*** Opening of SELECTED TEXT ***

Oscar Romero: The saint I knew

Thousands of believers in El Salvador celebrated the imminent canonization of Archbishop Oscar Romero on Oct. 13, 2018, with a procession that marched to the Cathedral of San Salvador, where the remains of Romero are interred. – AP PHOTO/SALVADOR MELENDEZ

IF YOU LIVE LONG enough, someone you knew might become a saint. Not just saintly, but a real Roman Catholic saint, ready to be immortalized in stained glass.

It just happened to me. As a young reporter in El Salvador during the late 1970s, I came to know the country’s highest-ranking cleric, Archbishop Oscar Romero. A few days ago Pope Francis elevated him to sainthood. The process of choosing saints has always been shaded by politics and corruption, but this was a wonderful choice. No one I ever met deserved sainthood more.

*** Close of SELECTED TEXT ***

■ EXERCISE
Reproduce the passage of the article on Oscar Romero from "It just happened" up to and including "deserved sainthood more.", word for word. The entries come from a different source than the article on Oscar Romero.

*** Opening of ENTRIES SHOWN ***

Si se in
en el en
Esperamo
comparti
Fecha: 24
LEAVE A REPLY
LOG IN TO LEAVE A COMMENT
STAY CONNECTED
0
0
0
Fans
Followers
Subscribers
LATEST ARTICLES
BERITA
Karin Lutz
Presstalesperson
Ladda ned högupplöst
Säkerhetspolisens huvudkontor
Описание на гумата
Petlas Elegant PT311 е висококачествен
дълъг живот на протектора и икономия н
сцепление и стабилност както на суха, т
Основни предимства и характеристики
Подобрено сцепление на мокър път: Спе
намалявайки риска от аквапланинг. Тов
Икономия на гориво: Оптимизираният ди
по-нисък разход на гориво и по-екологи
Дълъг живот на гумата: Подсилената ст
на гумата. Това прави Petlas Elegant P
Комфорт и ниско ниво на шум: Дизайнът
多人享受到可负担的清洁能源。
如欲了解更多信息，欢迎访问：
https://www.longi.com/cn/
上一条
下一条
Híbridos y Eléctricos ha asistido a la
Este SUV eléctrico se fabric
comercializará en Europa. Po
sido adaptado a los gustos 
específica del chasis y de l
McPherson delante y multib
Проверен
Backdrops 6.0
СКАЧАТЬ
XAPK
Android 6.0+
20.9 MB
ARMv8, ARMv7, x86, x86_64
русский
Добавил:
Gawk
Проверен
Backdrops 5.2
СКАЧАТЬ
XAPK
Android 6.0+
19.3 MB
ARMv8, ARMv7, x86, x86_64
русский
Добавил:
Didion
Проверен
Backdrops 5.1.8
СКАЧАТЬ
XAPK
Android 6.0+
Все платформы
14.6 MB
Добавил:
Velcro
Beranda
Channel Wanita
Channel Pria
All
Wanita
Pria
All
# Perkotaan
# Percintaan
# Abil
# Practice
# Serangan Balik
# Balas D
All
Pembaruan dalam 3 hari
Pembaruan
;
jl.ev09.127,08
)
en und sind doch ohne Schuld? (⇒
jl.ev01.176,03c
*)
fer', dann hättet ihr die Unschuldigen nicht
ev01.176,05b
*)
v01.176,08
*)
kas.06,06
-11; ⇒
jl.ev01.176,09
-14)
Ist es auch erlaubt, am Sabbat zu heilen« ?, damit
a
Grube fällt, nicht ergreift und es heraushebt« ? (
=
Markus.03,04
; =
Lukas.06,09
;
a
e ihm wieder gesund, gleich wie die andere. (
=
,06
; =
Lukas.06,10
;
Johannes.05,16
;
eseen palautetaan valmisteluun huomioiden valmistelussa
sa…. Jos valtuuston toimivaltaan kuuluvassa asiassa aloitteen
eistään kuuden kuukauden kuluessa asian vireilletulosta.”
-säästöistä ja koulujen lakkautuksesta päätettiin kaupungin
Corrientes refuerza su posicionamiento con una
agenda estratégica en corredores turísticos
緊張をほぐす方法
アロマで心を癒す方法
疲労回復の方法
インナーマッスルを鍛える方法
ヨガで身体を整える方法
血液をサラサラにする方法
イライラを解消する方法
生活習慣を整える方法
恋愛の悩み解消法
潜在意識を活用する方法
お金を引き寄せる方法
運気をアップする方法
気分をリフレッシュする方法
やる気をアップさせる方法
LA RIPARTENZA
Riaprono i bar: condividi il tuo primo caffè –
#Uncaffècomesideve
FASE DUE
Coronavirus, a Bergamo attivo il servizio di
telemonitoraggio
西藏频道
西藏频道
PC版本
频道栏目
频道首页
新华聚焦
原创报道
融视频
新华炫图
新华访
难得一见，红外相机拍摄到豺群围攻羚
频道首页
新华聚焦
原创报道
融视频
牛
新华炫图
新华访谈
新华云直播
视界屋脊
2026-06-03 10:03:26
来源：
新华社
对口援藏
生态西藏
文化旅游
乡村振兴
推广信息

*** Close of ENTRIES SHOWN ***
*** Opening of ENTRIES SHOWN ***

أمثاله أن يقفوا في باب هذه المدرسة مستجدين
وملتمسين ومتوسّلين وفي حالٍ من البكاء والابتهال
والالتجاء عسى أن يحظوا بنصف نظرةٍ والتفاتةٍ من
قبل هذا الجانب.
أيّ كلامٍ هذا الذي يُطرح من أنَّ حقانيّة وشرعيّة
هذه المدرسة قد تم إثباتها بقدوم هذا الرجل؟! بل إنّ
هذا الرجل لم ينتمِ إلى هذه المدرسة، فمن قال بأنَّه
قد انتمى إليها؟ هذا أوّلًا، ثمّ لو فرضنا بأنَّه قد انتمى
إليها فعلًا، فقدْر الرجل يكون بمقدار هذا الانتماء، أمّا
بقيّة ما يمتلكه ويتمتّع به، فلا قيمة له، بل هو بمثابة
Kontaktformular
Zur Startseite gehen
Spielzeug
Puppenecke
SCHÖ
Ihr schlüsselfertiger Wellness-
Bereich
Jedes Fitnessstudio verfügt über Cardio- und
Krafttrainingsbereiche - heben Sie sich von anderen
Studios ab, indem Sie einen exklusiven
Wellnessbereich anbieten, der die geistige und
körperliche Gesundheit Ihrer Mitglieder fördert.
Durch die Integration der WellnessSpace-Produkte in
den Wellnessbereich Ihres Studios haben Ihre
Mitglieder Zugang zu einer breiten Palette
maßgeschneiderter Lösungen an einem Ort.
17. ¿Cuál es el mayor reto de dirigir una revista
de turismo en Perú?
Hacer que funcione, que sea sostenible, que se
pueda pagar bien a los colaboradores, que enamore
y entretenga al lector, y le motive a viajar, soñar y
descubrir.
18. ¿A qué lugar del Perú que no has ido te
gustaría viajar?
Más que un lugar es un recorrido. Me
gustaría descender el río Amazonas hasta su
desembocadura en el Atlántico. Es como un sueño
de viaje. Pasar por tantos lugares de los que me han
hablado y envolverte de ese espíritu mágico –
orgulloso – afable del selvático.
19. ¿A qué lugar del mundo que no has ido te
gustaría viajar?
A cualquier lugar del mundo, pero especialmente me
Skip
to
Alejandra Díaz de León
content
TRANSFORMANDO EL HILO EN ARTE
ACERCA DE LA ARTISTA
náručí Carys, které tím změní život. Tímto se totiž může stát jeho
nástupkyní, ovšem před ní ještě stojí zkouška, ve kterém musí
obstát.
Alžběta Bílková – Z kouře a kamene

*** Close of ENTRIES SHOWN ***
*** Opening of ENTRIES SHOWN ***

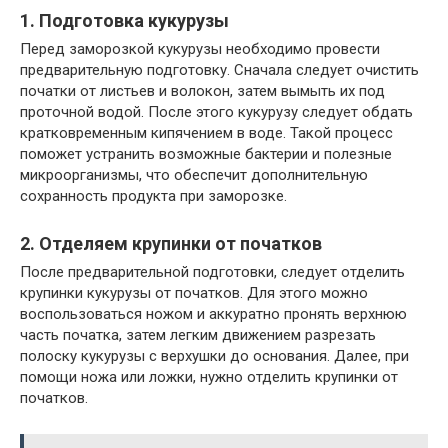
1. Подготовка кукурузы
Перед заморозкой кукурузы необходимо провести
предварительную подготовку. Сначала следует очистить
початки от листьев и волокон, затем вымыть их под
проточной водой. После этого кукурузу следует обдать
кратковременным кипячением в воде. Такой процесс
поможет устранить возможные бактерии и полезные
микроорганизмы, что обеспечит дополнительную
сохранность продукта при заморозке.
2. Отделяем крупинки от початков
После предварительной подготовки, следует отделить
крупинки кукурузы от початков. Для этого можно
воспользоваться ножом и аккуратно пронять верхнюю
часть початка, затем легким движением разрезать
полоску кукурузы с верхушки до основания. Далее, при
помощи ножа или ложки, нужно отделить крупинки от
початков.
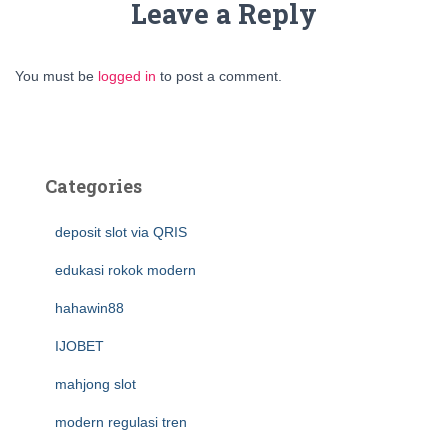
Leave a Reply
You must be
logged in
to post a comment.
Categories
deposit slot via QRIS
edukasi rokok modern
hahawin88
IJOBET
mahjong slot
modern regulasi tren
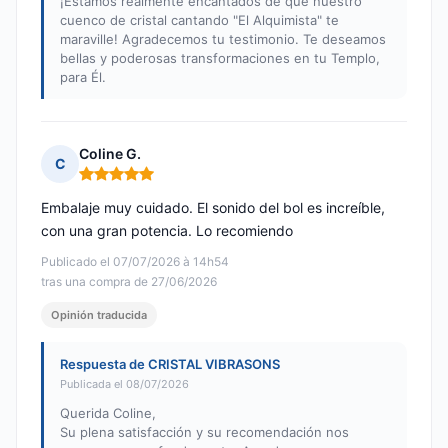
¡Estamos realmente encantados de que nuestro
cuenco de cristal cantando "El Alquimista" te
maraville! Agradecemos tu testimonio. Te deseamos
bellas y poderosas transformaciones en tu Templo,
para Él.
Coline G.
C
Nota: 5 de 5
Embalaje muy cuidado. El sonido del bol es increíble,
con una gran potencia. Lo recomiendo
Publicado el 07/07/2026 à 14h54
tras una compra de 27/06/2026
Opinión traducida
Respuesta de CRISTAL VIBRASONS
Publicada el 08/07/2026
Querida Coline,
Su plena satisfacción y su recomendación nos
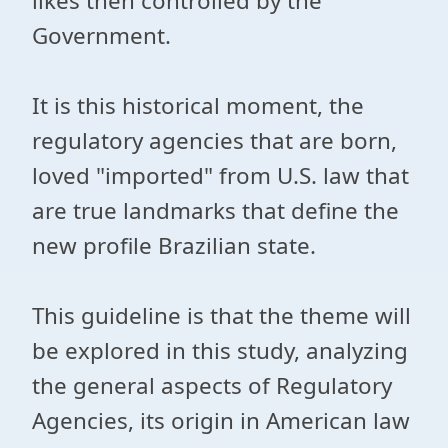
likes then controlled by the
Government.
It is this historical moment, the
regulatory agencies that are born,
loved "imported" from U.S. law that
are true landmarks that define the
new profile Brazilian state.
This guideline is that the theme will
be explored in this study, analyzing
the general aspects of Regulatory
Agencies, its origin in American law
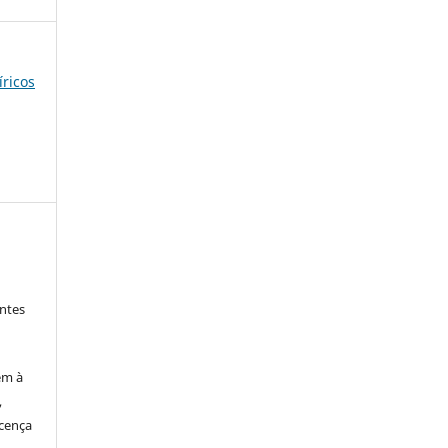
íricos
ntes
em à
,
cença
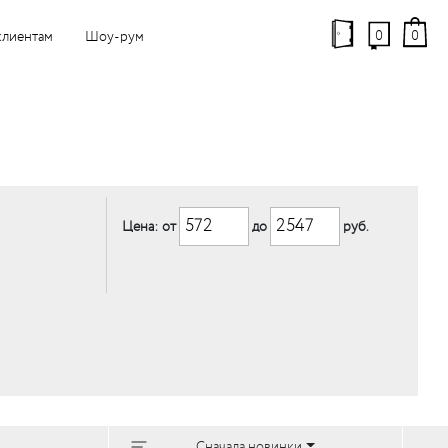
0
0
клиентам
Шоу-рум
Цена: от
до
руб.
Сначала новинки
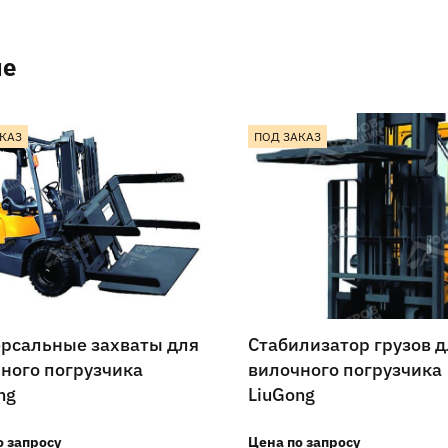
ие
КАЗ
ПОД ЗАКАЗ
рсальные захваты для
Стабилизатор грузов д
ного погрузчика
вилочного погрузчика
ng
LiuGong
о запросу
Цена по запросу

*** Close of ENTRIES SHOWN ***

■ ANSWER TO THIS PROBLEM
It just happened to me. As a young reporter in El Salvador during the late 1970s, I came to know the country’s highest-ranking cleric, Archbishop Oscar Romero. A few days ago Pope Francis elevated him to sainthood. The process of choosing saints has always been shaded by politics and corruption, but this was a wonderful choice. No one I ever met deserved sainthood more.